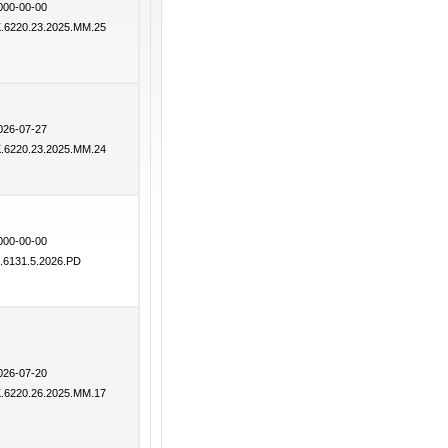
000-00-00
K.6220.23.2025.MM.25
026-07-27
K.6220.23.2025.MM.24
000-00-00
k.6131.5.2026.PD
026-07-20
K.6220.26.2025.MM.17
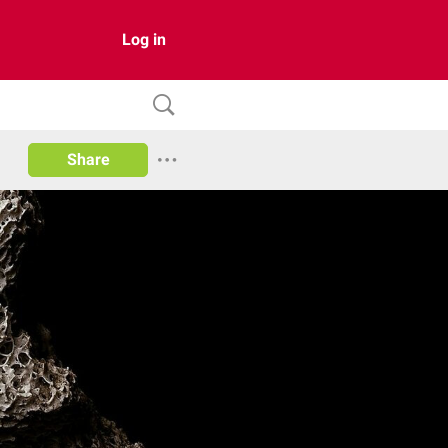
Log in
Share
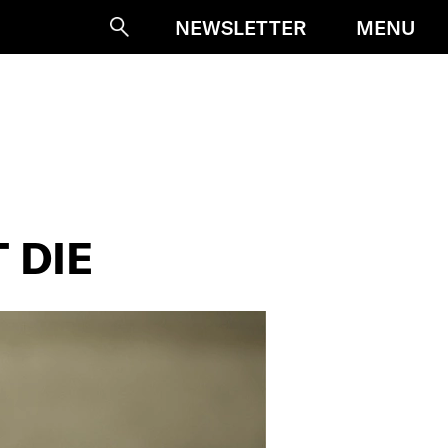
MENU
NEWSLETTER
Suche
 DIE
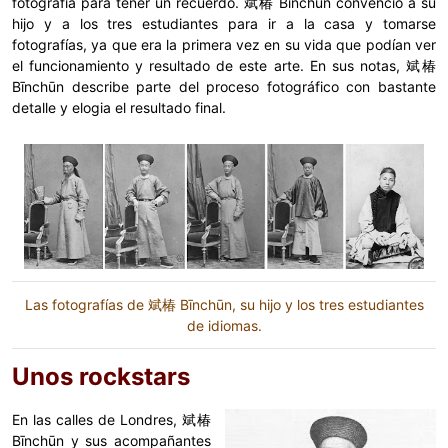
fotografía para tener un recuerdo. 斌椿 Bīnchūn convenció a su
hijo y a los tres estudiantes para ir a la casa y tomarse
fotografías, ya que era la primera vez en su vida que podían ver
el funcionamiento y resultado de este arte. En sus notas, 斌椿
Bīnchūn describe parte del proceso fotográfico con bastante
detalle y elogia el resultado final.
Las fotografías de 斌椿 Bīnchūn, su hijo y los tres estudiantes
de idiomas.
Unos rockstars
En las calles de Londres, 斌椿
Bīnchūn y sus acompañantes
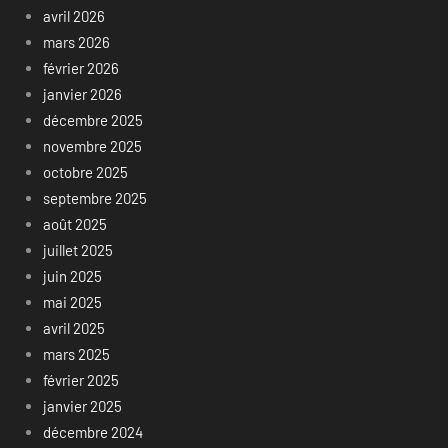
avril 2026
mars 2026
février 2026
janvier 2026
décembre 2025
novembre 2025
octobre 2025
septembre 2025
août 2025
juillet 2025
juin 2025
mai 2025
avril 2025
mars 2025
février 2025
janvier 2025
décembre 2024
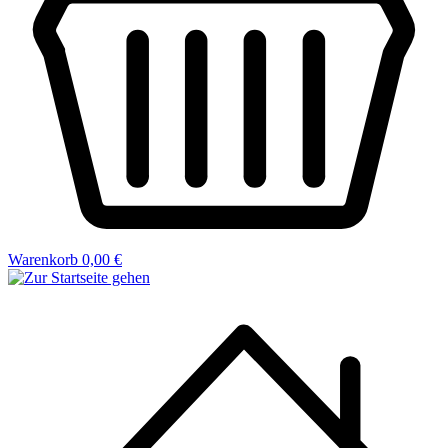
Warenkorb
0,00 €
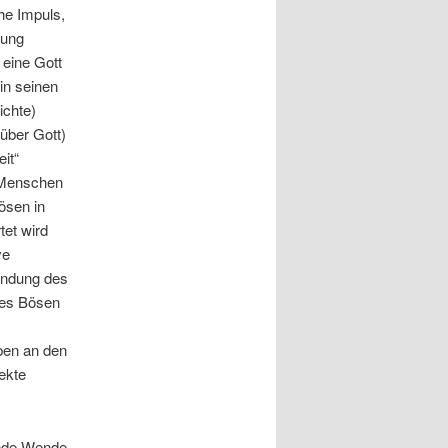
he Impuls,
tung
 eine Gott
in seinen
ichte)
über Gott)
it“
n Menschen
ösen in
et wird
ve
windung des
des Bösen
ben an den
ekte
ende Wende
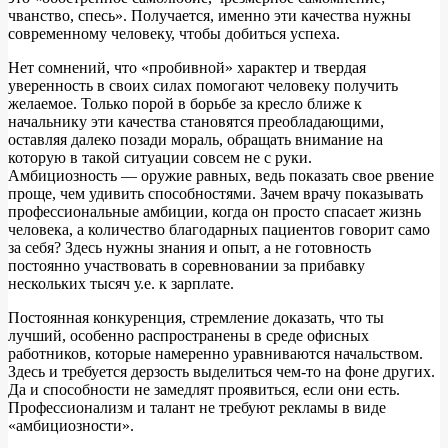
чванство, спесь». Получается, именно эти качества нужны
современному человеку, чтобы добиться успеха.
Нет сомнений, что «пробивной» характер и твердая
уверенность в своих силах помогают человеку получить
желаемое. Только порой в борьбе за кресло ближе к
начальнику эти качества становятся преобладающими,
оставляя далеко позади мораль, обращать внимание на
которую в такой ситуации совсем не с руки.
Амбициозность — оружие равных, ведь показать свое рвение
проще, чем удивить способностями. Зачем врачу показывать
профессиональные амбиции, когда он просто спасает жизнь
человека, а количество благодарных пациентов говорит само
за себя? Здесь нужны знания и опыт, а не готовность
постоянно участвовать в соревновании за прибавку
нескольких тысяч у.е. к зарплате.
Постоянная конкуренция, стремление доказать, что ты
лучший, особенно распространены в среде офисных
работников, которые намеренно уравниваются начальством.
Здесь и требуется дерзость выделиться чем-то на фоне других.
Да и способности не замедлят проявиться, если они есть.
Профессионализм и талант не требуют рекламы в виде
«амбициозности».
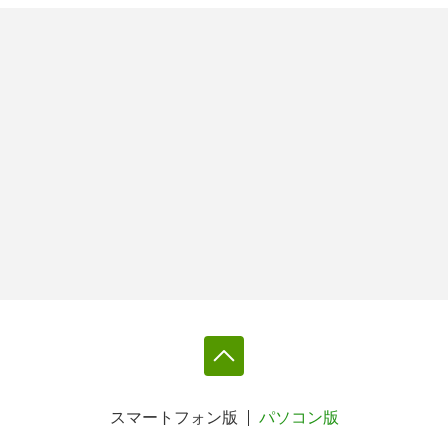
スマートフォン版
パソコン版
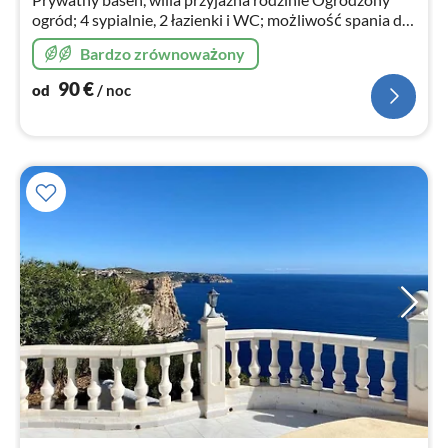
ogród; 4 sypialnie, 2 łazienki i WC; możliwość spania do
12 osób
Bardzo zrównoważony
90
€
od
/ noc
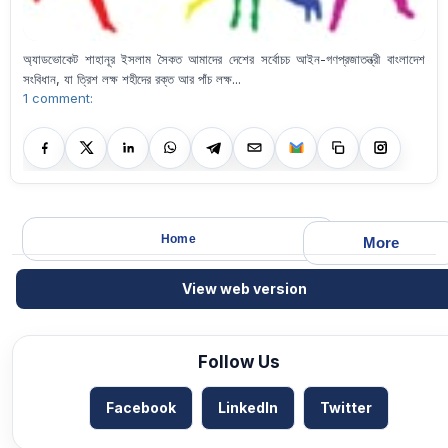
অ্যাডভোকেট শাহানূর ইসলাম সৈকত আমাদের দেশের সর্বোচচ আইন-গণপ্রজাতন্ত্রী বাংলাদেশ
সংবিধান, যা ত্রিশ লক্ষ শহীদের রক্ত আর পাঁচ লক্ষ...
1 comment:
Home
More
View web version
Follow Us
Facebook
LinkedIn
Twitter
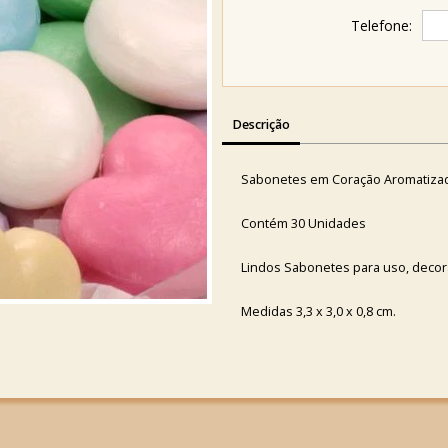
Telefone:
Descrição
Sabonetes em Coração Aromatiza
Contém 30 Unidades
Lindos Sabonetes para uso, decora
Medidas 3,3 x 3,0 x 0,8 cm.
———
(WHAT TO WORK ON):
Print everything from the line containing "ogród; 4 sypialnie, 2" down through the end of the items, word for word, leaving the pictures out.

(YOUR SOLUTION):
ogród; 4 sypialnie, 2 łazienki i WC; możliwość spania do
12 osób
Bardzo zrównoważony
90
€
od
/ noc
অ্যাডভোকেট শাহানূর ইসলাম সৈকত আমাদের দেশের সর্বোচচ আইন-গণপ্রজাতন্ত্রী বাংলাদেশ
সংবিধান, যা ত্রিশ লক্ষ শহীদের রক্ত আর পাঁচ লক্ষ...
1 comment:
Home
More
View web version
Follow Us
Facebook
LinkedIn
Twitter
Telefone:
Descrição
Sabonetes em Coração Aromatiza
Contém 30 Unidades
Lindos Sabonetes para uso, decora
Medidas 3,3 x 3,0 x 0,8 cm.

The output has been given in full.